Sens. Brown, Vitter Unveil GSE Reform Bill Amendments

Sens. Sherrod Brown, D-Ohio, and David Vitter, R-La., on Friday proposed amending pending housing finance reform legislation to prevent the biggest firms from dominating a new mortgage system.

The Senate Banking Committee is scheduled on Tuesday to consider the legislation, drafted by Sens. Tim Johnson, D-S.D., chairman of the banking panel, and Mike Crapo, R-Idaho, the ranking member, to replace the current government-sponsored enterprises with a new framework. But ahead of the markup, Brown and Vitter released nine amendments to the bill aimed at concerns about the role institutions considered "too big to fail" would play in the new structure.

"If we’re going to rely on private companies to insure mortgage-backed securities, we should create a wall to ensure that the same institutions are not also originating, aggregating, or servicing the mortgages," said Brown in a press release. "We know that excessive integration triggered the need for previous bailouts. Housing finance reform should help prevent future bailouts, not expose our financial system to more risk."

The bipartisan duo of Brown and Vitter has previously teamed up on proposals to eliminate "too big to fail," introducing legislation last spring, for example, to break up the big banks.

The Johnson-Crapo bill would unwind Fannie Mae and Freddie Mac and establish a new secondary mortgage market backed by a government guarantee in the event of catastrophic losses. Private companies would be mandated to put up 10% first-loss capital, though that requirement could be met through a variety of mechanisms, including risk-sharing agreements. The system would be overseen by a new regulator, the Federal Mortgage Insurance Corp.

Brown and Vitter's proposed amendments would limit the overlap between mortgage originators, aggregators, bank holding companies and insured depository institutions on one side and the guarantors that would back new mortgage securities on the other side.
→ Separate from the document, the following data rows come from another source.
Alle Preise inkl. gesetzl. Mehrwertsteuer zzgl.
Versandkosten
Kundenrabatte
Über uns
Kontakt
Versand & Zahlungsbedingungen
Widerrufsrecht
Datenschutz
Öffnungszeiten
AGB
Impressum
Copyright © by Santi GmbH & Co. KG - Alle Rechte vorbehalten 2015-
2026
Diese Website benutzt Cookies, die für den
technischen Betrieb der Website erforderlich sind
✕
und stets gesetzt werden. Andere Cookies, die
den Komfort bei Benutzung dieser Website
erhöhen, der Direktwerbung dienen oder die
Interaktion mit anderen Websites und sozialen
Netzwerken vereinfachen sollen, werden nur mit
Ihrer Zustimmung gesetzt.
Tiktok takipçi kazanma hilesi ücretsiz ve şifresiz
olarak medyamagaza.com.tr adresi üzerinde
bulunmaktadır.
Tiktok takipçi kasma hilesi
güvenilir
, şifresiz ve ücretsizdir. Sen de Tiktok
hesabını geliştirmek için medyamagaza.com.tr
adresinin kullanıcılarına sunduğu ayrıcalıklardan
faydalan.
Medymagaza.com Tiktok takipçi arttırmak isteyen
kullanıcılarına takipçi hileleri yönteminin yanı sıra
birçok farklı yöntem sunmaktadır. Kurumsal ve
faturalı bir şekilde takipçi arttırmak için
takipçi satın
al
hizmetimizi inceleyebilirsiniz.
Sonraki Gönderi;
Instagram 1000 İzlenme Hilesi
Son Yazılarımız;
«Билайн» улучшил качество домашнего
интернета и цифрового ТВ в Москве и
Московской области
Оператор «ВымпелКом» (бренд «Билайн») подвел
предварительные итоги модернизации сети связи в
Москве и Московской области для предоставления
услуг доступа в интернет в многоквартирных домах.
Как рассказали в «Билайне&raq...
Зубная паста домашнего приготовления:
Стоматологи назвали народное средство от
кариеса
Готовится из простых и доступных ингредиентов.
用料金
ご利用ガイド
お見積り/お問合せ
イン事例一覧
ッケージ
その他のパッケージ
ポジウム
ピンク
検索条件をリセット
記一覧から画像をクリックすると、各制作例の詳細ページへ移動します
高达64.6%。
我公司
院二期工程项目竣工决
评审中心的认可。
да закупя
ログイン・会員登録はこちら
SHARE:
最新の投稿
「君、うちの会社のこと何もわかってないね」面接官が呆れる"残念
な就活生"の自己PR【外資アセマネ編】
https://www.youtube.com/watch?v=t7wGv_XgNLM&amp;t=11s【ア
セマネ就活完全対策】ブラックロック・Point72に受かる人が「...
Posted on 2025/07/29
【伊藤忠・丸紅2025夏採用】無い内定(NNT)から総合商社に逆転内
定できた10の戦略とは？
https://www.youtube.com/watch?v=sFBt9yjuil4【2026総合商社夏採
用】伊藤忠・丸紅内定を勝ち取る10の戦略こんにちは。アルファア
Several housing and banking groups have raised similar concerns that the biggest banks could come to dominate the market and create systemic risk if they are heavily involved in all of the various system functions.

The Brown-Vitter amendments would also require guarantors to hold at least 6% equity capital in addition to meeting the more flexible 10% first-loss capital requirement, and would limit the market concentration of both aggregators and guarantors to 10%. In addition they would also create a new Office of Taxpayer Protection inside the FMIC and would prohibit regulators from bailing out guarantors.

Brown separately introduced two additional amendments to the legislation on Friday that would impose a fiduciary duty on trustees overseeing private-label securities in order to establish legal liability for fraud and other errors.

"This is a win-win proposal," Brown said in another press release. "If mortgage servicers and trustees have a stake in preventing defaults, more Americans will stay in their homes rather than face abuses while trying to modify their mortgages or avoid foreclosure. Meanwhile, investors like pension funds will be protected and we can attract more private capital back into the market."